Rewrite the lines below, replacing "white sheer curtain" with "pale linen curtain" and changing nothing else. Leave the pictures out.

*Data records:*
>>>

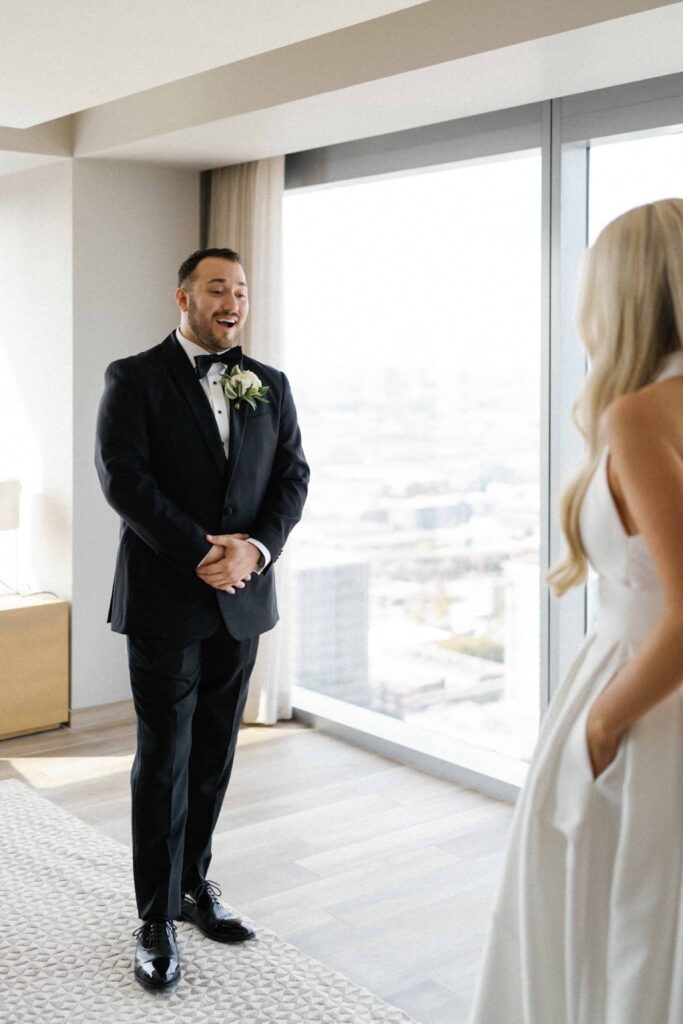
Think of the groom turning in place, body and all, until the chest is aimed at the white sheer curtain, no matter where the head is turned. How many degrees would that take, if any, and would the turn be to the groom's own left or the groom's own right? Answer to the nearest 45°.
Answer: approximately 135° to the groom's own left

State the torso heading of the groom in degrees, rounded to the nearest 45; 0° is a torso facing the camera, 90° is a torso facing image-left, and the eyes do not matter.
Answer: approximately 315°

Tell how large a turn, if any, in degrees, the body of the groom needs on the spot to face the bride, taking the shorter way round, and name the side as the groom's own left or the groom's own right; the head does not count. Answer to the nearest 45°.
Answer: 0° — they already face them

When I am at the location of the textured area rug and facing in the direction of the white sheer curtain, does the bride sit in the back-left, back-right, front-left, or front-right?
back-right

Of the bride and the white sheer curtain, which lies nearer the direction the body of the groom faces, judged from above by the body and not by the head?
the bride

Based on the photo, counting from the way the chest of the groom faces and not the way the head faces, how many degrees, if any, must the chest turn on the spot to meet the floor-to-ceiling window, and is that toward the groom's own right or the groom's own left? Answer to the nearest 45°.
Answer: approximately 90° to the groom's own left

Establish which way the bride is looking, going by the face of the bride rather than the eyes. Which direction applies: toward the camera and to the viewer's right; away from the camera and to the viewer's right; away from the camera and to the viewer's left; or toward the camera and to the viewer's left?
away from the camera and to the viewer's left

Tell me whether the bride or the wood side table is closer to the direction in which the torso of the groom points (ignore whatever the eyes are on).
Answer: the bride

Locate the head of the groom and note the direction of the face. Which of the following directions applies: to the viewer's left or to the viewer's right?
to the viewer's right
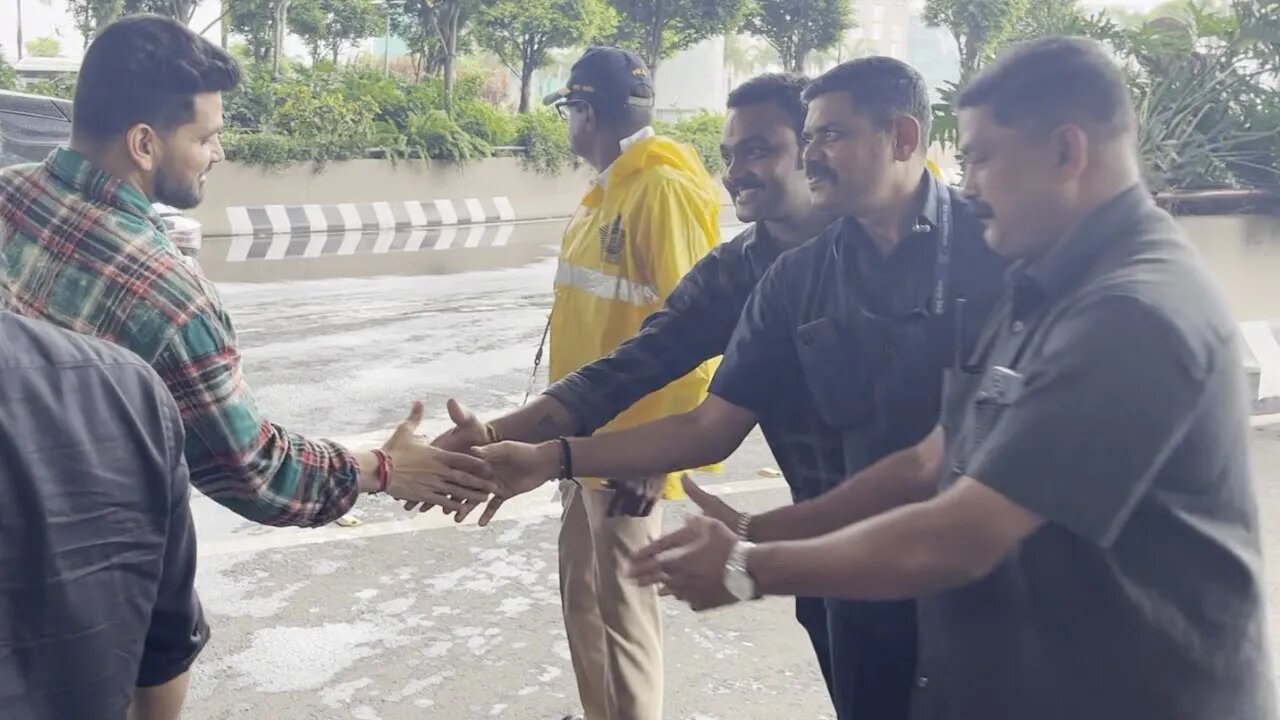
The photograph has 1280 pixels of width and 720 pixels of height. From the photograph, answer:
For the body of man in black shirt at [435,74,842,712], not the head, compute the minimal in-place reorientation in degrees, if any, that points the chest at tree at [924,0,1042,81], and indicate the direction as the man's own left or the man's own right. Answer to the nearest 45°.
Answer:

<<<

*RESULT OF THIS EXERCISE:*
Think of the groom turning in place, body and all, until the chest is aimed at the pale linen curtain, no matter where the head is turned. How many degrees would that take, if any, and would the turn be to the groom's own left or the groom's own right? Answer to the nearest 45°.
Answer: approximately 135° to the groom's own left

State the torso heading of the groom in degrees, rounded to the nearest 45; 0° is a torso facing the camera, 90° is a torso facing image-left, and the eyes do not matter.
Answer: approximately 315°

Tell how large a turn, if any, in degrees, the body of the groom needs on the spot to face the bride, taking the shorter way round, and name the side as the groom's own left or the groom's own right; the head does not count. Answer to the nearest 45°.
Answer: 0° — they already face them

When I am at the location of the textured area rug and facing in the direction of the pale linen curtain, does the bride sit in the back-left, back-right, front-left, or front-right?
back-right

Of the bride and the pale linen curtain, which lies nearer the direction the body of the groom faces, judged from above by the body and not by the head?
the bride

Based on the photo, counting from the way the chest of the groom faces and not the way the head faces, how many degrees, if any, must the chest turn on the spot to meet the floor-to-ceiling window, and is that toward the groom's own right or the groom's own left? Answer to the nearest 45°.
Answer: approximately 90° to the groom's own left

Establish which way the bride is looking, going by the face of the bride rather than the eyes. Which direction applies: toward the camera and to the viewer's right; away from the camera and to the viewer's right; away from the camera and to the viewer's left; or toward the camera and to the viewer's left?
away from the camera and to the viewer's left

Tell me whether the bride or the wood side table is closer to the direction in which the torso of the groom points (ignore whatever the eyes are on).
Answer: the bride

Locate the head of the groom and note the direction of the face. Which of the following directions applies: to the viewer's left or to the viewer's right?
to the viewer's right
The photograph has 1280 pixels of width and 720 pixels of height. From the photograph, answer:
For the body of man in black shirt at [435,74,842,712], not the head, compute the minimal in-place reorientation in degrees, if any, that points the chest at tree at [924,0,1042,81], and indicate the direction as the man's own left or the man's own right. Answer to the nearest 45°.
Answer:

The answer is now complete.